Testimony at the trial revealed that Conyers had placed Cartagena in a choke hold that had caused him to stop breathing after others in his group fought with Cartagena, a relative stranger who was out that night with Conyers' close-knit group of friends and family.

Conyers, a 35-year-old father of two young children, had only a minor criminal record until he was charged with manslaughter in connection with Cartagena's strangling death. At the sentencing, he told prosecutors and Groton Town detectives who had worked to secure his conviction that he understands they were doing their job.

Conyers also addressed the victim's family, though they were not present in the courtroom.

"I would have never let seven or eight or my friends beat Jose to death," Conyers said. "You understand? It was just chaos."

The group had gathered behind a Miami Court home after a night of drinking at Sully's, a neighborhood bar, according to testimony. The fight had started after Cartagena said something about somebody's mother. Conyers said he knew officers were on their way, but he stayed at the scene while his fiancée performed CPR on Cartagena. He said he helped carry Cartagena to a car so that a friend could take him to the hospital.

In handing down the sentence of 108 months in prison followed by five years probation, the judge said she wanted Conyers to work with children to prevent violence during his probation period. She said he had "truly remarkable" support from his family members, several of whom attended the sentencing, and that she truly believes he is remorseful.

"Mr. Conyers, you had the life of Jose Cartagena in your hands, and now he's gone," Jongbloed said. "You still have your life, and I am going to encourage you to make a positive difference in the world."

Cartagena, a native of Puerto Rico who had come to Connecticut eight years before the incident, had been working at PCC Structural, a Groton company that makes jet-engine parts, according to his family members.

Conyers had been free on a $250,000 bond while his case was pending. His attorney indicated that Conyers plans to appeal his conviction and asked the judge to release him on bond while the appeal is pending. Jongbloed said she and the state were not prepared to entertain an appeal bond motion and that she would set a date for arguments. The judge told judicial marshals to take Conyers into custody, and he was handcuffed and led away moments later.
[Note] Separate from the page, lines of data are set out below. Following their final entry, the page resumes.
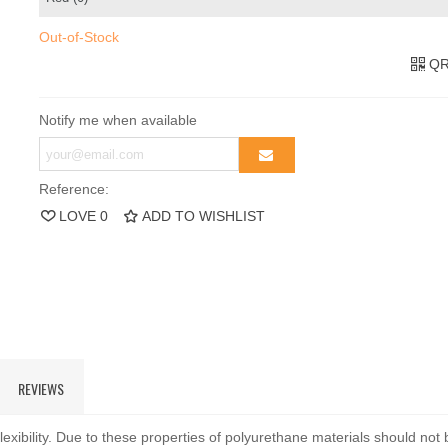
Out-of-Stock
QR
Notify me when available
Reference:
LOVE
0
ADD TO WISHLIST
REVIEWS
exibility. Due to these properties of polyurethane materials should not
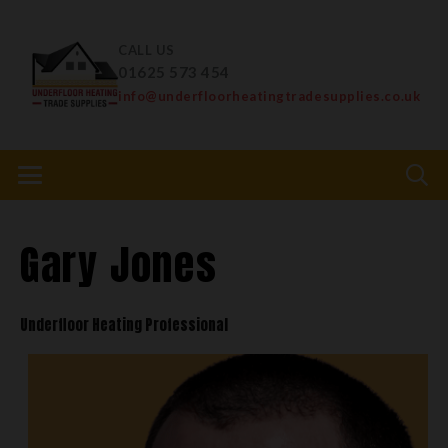
CALL US
01625 573 454
info@underfloorheatingtradesupplies.co.uk
Gary Jones
Underfloor Heating Professional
Before the sentencing began, Jongbloed had denied defense motions to vacate the conviction due to lack of sufficient evidence and alleged prosecutorial misconduct. Attorney Tina Sypek-D'Amato argued in part that Chief Medical Examiner H. Wayne Carver said several factors contributed to Cartagena's death, and that the state didn't prove Conyers was reckless.

Sypek-D'Amato said the state had left the jury with the impression that her client tampered with witness Anthony Graham during cross-examination. Graham had testified that he ran into Conyers at a bar in New London as the trial was approaching. Graham said the men talked about the case for about 10 minutes and he spoke on the phone with Conyers' attorney. Graham said Conyers asked him, "You aren't going to throw me under the bus, are you?"

Prosecutor Christa L. Baker said to avoid confusion, the state and the defense had stipulated to make available to the jury a report by two Groton detectives who interviewed Graham about his encounter with Conyers. Graham told the detectives he didn't feel threatened by Conyers and that the defense attorney had asked him questions similar to those that had been asked by the state.